富士山

日本列島の中央部にそびえ立つ富士山、その壮大で美しい様子は、日本人の精神的なよりどころ、誇りとなっているのではないでしょうか。また、海外においても、日本を象徴するものとして知られています。

富士山は、山梨県と静岡県の県境に位置している標高3,776m、日本一の高さを誇る山です。円錐型の玄武岩質成層火山で、大量の溶岩流出によって作られた広い裾野にひろがる溶岩洞穴群や、溶岩樹形群、湧水群のほかにも、広大な原始林など、豊かな自然が広がっています。

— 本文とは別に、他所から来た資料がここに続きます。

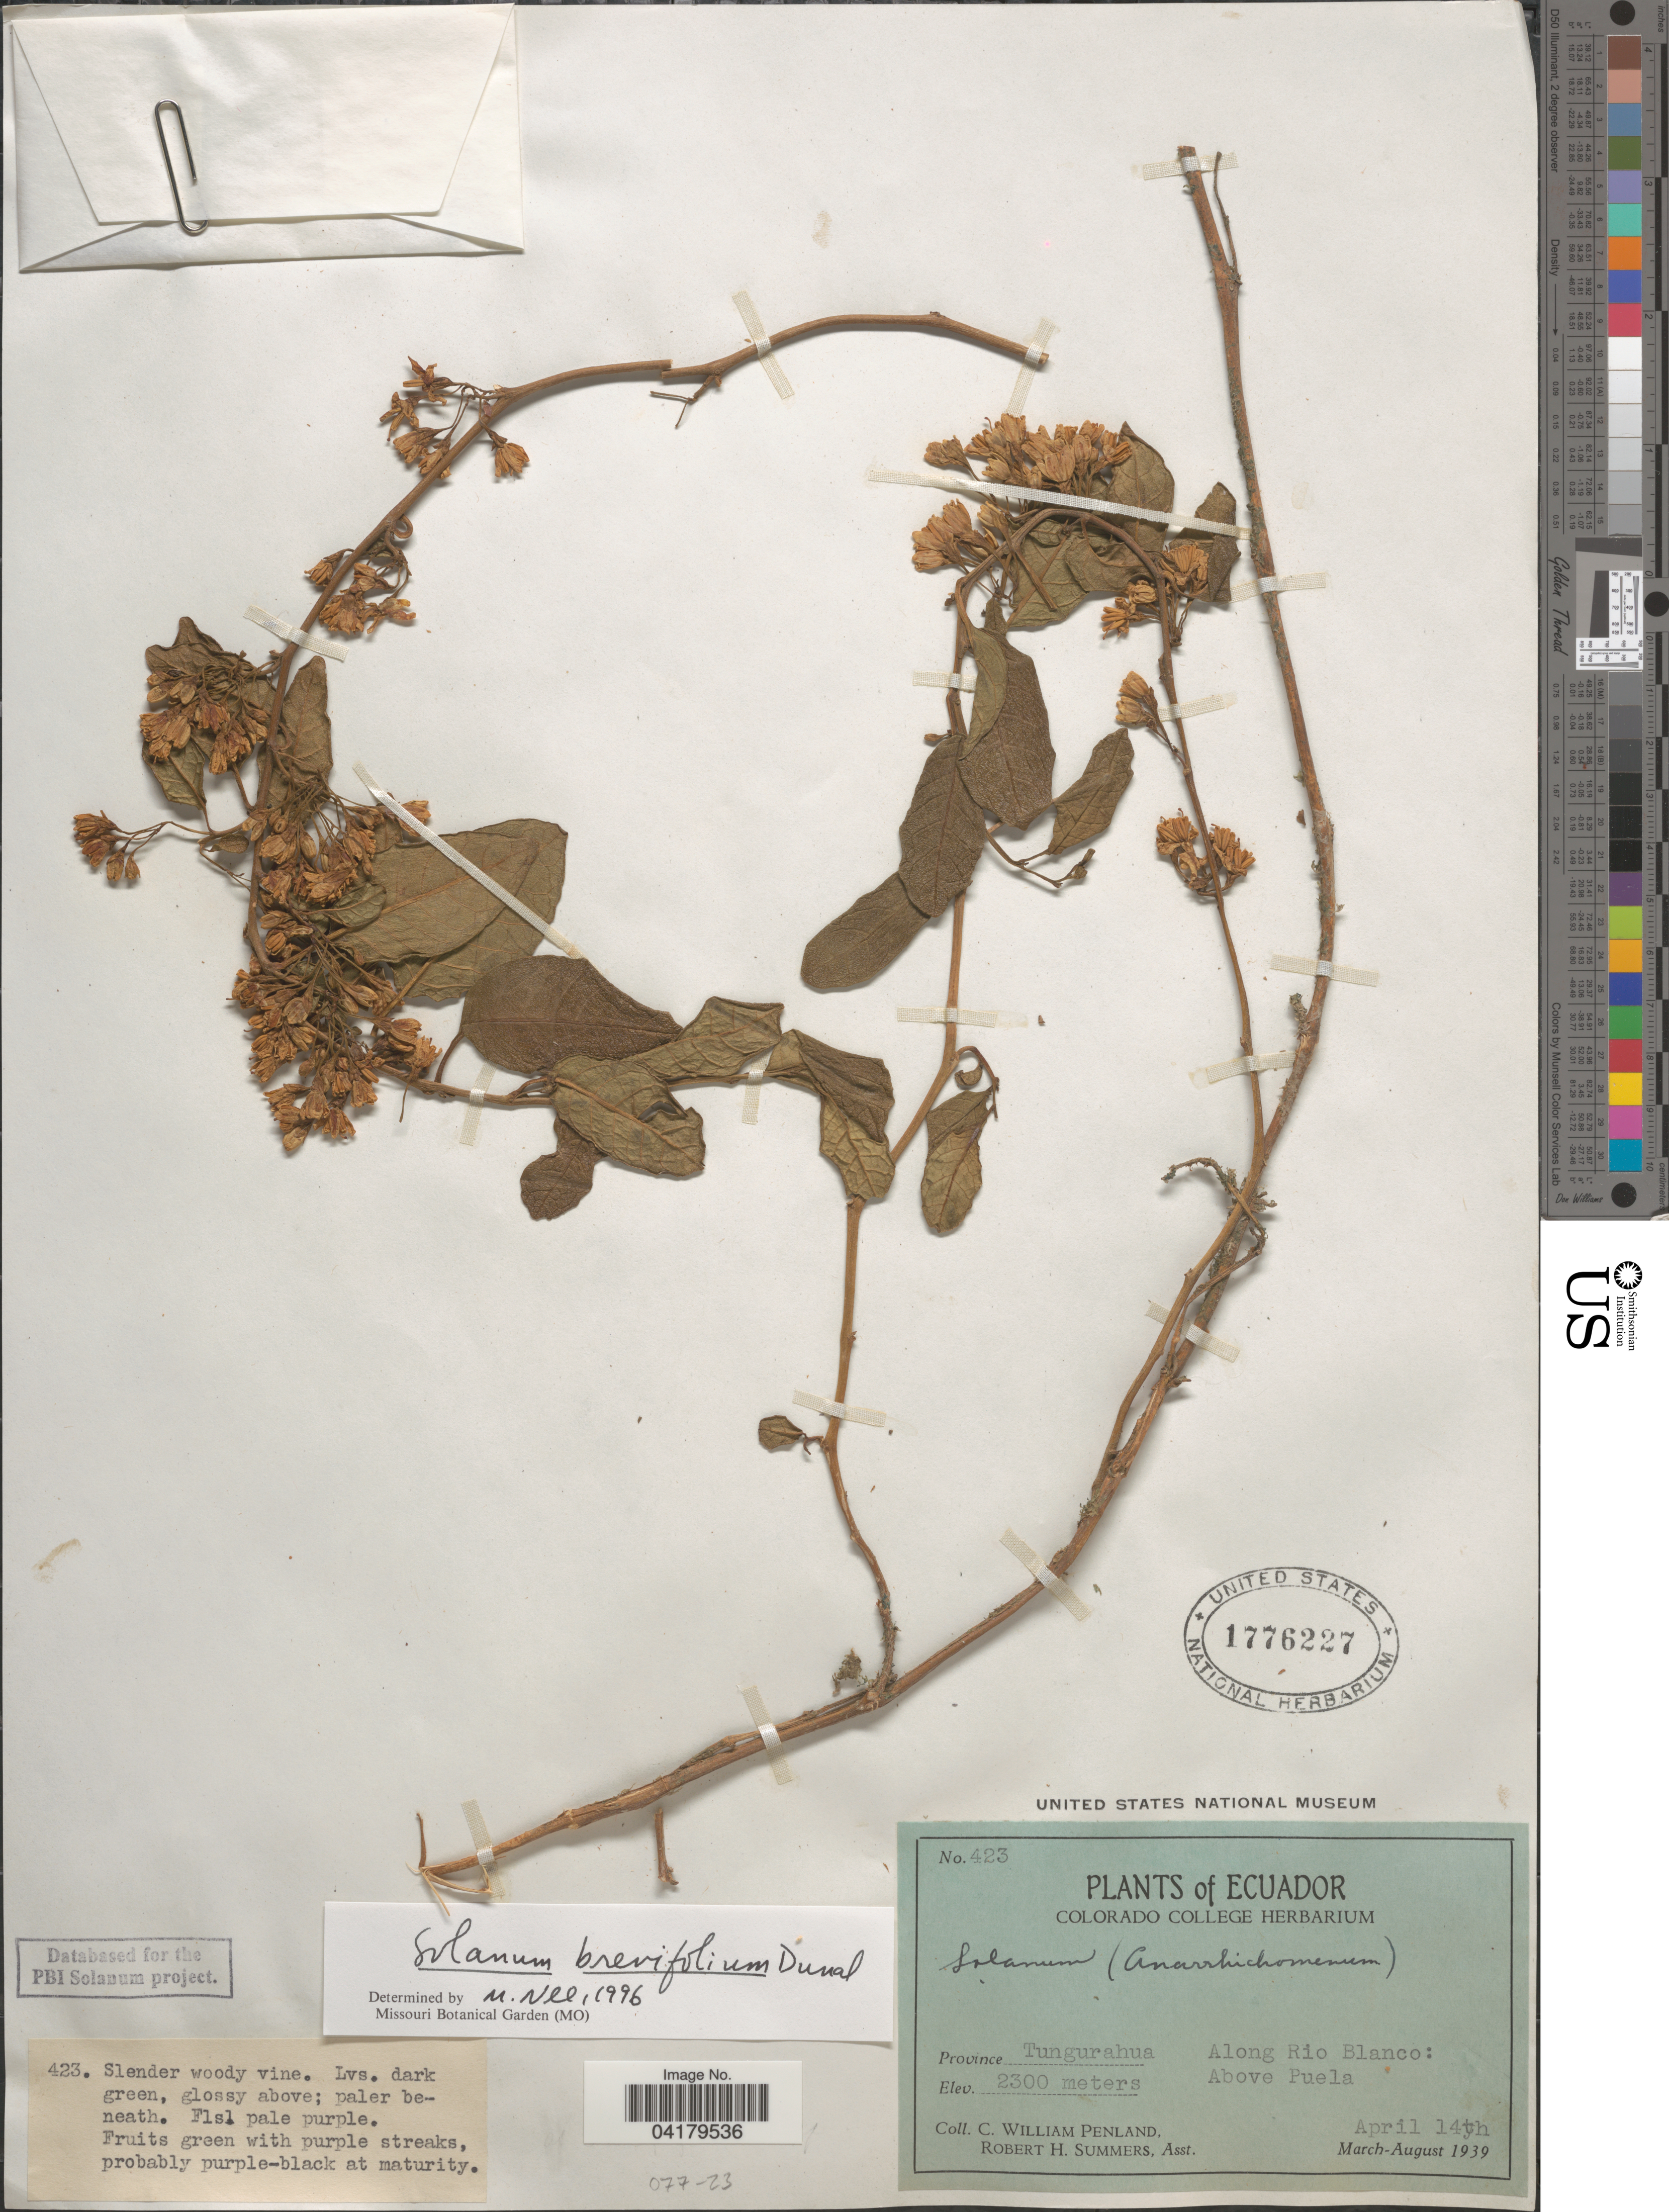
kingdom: Plantae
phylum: Tracheophyta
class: Magnoliopsida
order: Solanales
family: Solanaceae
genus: Solanum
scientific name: Solanum brevifolium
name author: Dunal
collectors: C. W. Penland & R. Summers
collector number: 423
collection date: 1939-04-14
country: Ecuador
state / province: Tungurahua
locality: Along Rio Blanco: Above Puela.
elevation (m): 2300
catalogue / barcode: US 1776227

また富士山は、その圧倒的な存在感から、霊峰富士として古くから様々な信仰の場所として崇拝されてきました。
平安時代初期には、富士山の噴火を鎮めるために、浅間神社が建てられて、平安時代後期には修験道の道場として栄えていました。室町時代には登山道が開かれて、登拝する山として庶民に親しまれ、室町時代末期からは”富士講”が組織されるようになりました。このような日本独特の山岳民衆信仰に基づいた登山は、現在でも保たれていて、特に夏季を中心として富士山を訪れるたくさんの登山客は、富士登山の特徴となっています。

富士山は、観光地化やゴミ問題などがあって自然遺産への登録が見送られたという経緯があるので、現在は文化遺産への登録を目指しているのですが、富士山は日本一の山、日本人の誇りです。時間がかかっても自然遺産、または自然遺産と文化遺産の両方の価値を持った、複合遺産として登録されることを目指しています。